EXERCISE INSTRUCTIONS: Could you write out the records below exactly, without omitting a line?

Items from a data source
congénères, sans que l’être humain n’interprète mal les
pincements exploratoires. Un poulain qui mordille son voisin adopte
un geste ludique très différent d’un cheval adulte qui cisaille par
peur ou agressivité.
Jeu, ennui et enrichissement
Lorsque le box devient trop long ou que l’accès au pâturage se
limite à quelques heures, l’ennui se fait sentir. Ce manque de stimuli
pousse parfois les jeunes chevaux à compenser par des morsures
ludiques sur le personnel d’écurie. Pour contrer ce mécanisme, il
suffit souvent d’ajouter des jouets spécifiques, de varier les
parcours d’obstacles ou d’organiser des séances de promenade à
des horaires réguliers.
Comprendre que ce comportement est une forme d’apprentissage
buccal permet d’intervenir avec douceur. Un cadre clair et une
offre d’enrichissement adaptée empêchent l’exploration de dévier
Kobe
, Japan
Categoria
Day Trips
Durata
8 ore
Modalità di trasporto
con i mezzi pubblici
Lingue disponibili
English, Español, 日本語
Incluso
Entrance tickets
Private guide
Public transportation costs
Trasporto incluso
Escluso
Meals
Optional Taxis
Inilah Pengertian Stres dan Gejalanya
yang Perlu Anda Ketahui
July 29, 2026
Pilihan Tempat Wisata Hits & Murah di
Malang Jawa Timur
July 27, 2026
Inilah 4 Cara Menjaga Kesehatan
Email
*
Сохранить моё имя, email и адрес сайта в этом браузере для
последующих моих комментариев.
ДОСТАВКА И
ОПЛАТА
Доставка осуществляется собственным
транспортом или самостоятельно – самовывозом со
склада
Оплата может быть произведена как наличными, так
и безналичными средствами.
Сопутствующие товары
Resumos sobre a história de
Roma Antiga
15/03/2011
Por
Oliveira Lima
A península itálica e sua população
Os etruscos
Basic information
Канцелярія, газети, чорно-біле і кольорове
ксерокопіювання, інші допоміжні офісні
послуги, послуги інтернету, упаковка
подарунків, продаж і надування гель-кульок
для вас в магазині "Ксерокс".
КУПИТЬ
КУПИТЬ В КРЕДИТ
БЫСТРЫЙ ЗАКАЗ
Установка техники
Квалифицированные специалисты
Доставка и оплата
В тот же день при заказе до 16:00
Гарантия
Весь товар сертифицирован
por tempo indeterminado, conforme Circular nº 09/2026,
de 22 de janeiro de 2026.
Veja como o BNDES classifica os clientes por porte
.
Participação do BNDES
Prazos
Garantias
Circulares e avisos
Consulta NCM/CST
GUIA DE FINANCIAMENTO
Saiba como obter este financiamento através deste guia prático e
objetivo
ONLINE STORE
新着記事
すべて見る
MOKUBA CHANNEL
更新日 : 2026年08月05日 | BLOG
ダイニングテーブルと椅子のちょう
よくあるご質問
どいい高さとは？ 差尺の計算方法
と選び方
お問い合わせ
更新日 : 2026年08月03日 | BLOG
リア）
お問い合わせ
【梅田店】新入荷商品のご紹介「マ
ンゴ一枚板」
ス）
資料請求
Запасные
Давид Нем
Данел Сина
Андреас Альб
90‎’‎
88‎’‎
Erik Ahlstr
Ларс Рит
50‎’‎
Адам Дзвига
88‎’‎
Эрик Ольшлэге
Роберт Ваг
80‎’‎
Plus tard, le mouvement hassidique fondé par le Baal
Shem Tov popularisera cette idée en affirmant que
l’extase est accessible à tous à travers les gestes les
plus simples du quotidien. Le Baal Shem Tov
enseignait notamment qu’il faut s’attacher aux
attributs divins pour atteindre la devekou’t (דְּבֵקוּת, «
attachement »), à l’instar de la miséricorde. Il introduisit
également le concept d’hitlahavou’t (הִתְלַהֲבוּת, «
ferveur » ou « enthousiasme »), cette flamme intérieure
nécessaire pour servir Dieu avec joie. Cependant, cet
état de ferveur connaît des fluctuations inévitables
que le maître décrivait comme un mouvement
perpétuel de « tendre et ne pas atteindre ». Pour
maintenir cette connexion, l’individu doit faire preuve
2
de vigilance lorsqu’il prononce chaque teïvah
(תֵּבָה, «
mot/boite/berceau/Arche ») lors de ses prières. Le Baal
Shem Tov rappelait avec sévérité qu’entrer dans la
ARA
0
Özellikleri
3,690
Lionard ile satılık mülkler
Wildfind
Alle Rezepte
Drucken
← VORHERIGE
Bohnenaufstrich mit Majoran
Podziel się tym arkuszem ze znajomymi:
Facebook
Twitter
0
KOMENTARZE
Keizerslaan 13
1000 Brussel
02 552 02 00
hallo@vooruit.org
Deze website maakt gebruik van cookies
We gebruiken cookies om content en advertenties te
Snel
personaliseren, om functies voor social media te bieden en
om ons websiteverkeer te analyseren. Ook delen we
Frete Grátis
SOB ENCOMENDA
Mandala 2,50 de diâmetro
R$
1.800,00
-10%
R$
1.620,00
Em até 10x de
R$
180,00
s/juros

RESPONSE TO THE TASK:
congénères, sans que l’être humain n’interprète mal les
pincements exploratoires. Un poulain qui mordille son voisin adopte
un geste ludique très différent d’un cheval adulte qui cisaille par
peur ou agressivité.
Jeu, ennui et enrichissement
Lorsque le box devient trop long ou que l’accès au pâturage se
limite à quelques heures, l’ennui se fait sentir. Ce manque de stimuli
pousse parfois les jeunes chevaux à compenser par des morsures
ludiques sur le personnel d’écurie. Pour contrer ce mécanisme, il
suffit souvent d’ajouter des jouets spécifiques, de varier les
parcours d’obstacles ou d’organiser des séances de promenade à
des horaires réguliers.
Comprendre que ce comportement est une forme d’apprentissage
buccal permet d’intervenir avec douceur. Un cadre clair et une
offre d’enrichissement adaptée empêchent l’exploration de dévier
Kobe
, Japan
Categoria
Day Trips
Durata
8 ore
Modalità di trasporto
con i mezzi pubblici
Lingue disponibili
English, Español, 日本語
Incluso
Entrance tickets
Private guide
Public transportation costs
Trasporto incluso
Escluso
Meals
Optional Taxis
Inilah Pengertian Stres dan Gejalanya
yang Perlu Anda Ketahui
July 29, 2026
Pilihan Tempat Wisata Hits & Murah di
Malang Jawa Timur
July 27, 2026
Inilah 4 Cara Menjaga Kesehatan
Email
*
Сохранить моё имя, email и адрес сайта в этом браузере для
последующих моих комментариев.
ДОСТАВКА И
ОПЛАТА
Доставка осуществляется собственным
транспортом или самостоятельно – самовывозом со
склада
Оплата может быть произведена как наличными, так
и безналичными средствами.
Сопутствующие товары
Resumos sobre a história de
Roma Antiga
15/03/2011
Por
Oliveira Lima
A península itálica e sua população
Os etruscos
Basic information
Канцелярія, газети, чорно-біле і кольорове
ксерокопіювання, інші допоміжні офісні
послуги, послуги інтернету, упаковка
подарунків, продаж і надування гель-кульок
для вас в магазині "Ксерокс".
КУПИТЬ
КУПИТЬ В КРЕДИТ
БЫСТРЫЙ ЗАКАЗ
Установка техники
Квалифицированные специалисты
Доставка и оплата
В тот же день при заказе до 16:00
Гарантия
Весь товар сертифицирован
por tempo indeterminado, conforme Circular nº 09/2026,
de 22 de janeiro de 2026.
Veja como o BNDES classifica os clientes por porte
.
Participação do BNDES
Prazos
Garantias
Circulares e avisos
Consulta NCM/CST
GUIA DE FINANCIAMENTO
Saiba como obter este financiamento através deste guia prático e
objetivo
ONLINE STORE
新着記事
すべて見る
MOKUBA CHANNEL
更新日 : 2026年08月05日 | BLOG
ダイニングテーブルと椅子のちょう
よくあるご質問
どいい高さとは？ 差尺の計算方法
と選び方
お問い合わせ
更新日 : 2026年08月03日 | BLOG
リア）
お問い合わせ
【梅田店】新入荷商品のご紹介「マ
ンゴ一枚板」
ス）
資料請求
Запасные
Давид Нем
Данел Сина
Андреас Альб
90‎’‎
88‎’‎
Erik Ahlstr
Ларс Рит
50‎’‎
Адам Дзвига
88‎’‎
Эрик Ольшлэге
Роберт Ваг
80‎’‎
Plus tard, le mouvement hassidique fondé par le Baal
Shem Tov popularisera cette idée en affirmant que
l’extase est accessible à tous à travers les gestes les
plus simples du quotidien. Le Baal Shem Tov
enseignait notamment qu’il faut s’attacher aux
attributs divins pour atteindre la devekou’t (דְּבֵקוּת, «
attachement »), à l’instar de la miséricorde. Il introduisit
également le concept d’hitlahavou’t (הִתְלַהֲבוּת, «
ferveur » ou « enthousiasme »), cette flamme intérieure
nécessaire pour servir Dieu avec joie. Cependant, cet
état de ferveur connaît des fluctuations inévitables
que le maître décrivait comme un mouvement
perpétuel de « tendre et ne pas atteindre ». Pour
maintenir cette connexion, l’individu doit faire preuve
2
de vigilance lorsqu’il prononce chaque teïvah
(תֵּבָה, «
mot/boite/berceau/Arche ») lors de ses prières. Le Baal
Shem Tov rappelait avec sévérité qu’entrer dans la
ARA
0
Özellikleri
3,690
Lionard ile satılık mülkler
Wildfind
Alle Rezepte
Drucken
← VORHERIGE
Bohnenaufstrich mit Majoran
Podziel się tym arkuszem ze znajomymi:
Facebook
Twitter
0
KOMENTARZE
Keizerslaan 13
1000 Brussel
02 552 02 00
hallo@vooruit.org
Deze website maakt gebruik van cookies
We gebruiken cookies om content en advertenties te
Snel
personaliseren, om functies voor social media te bieden en
om ons websiteverkeer te analyseren. Ook delen we
Frete Grátis
SOB ENCOMENDA
Mandala 2,50 de diâmetro
R$
1.800,00
-10%
R$
1.620,00
Em até 10x de
R$
180,00
s/juros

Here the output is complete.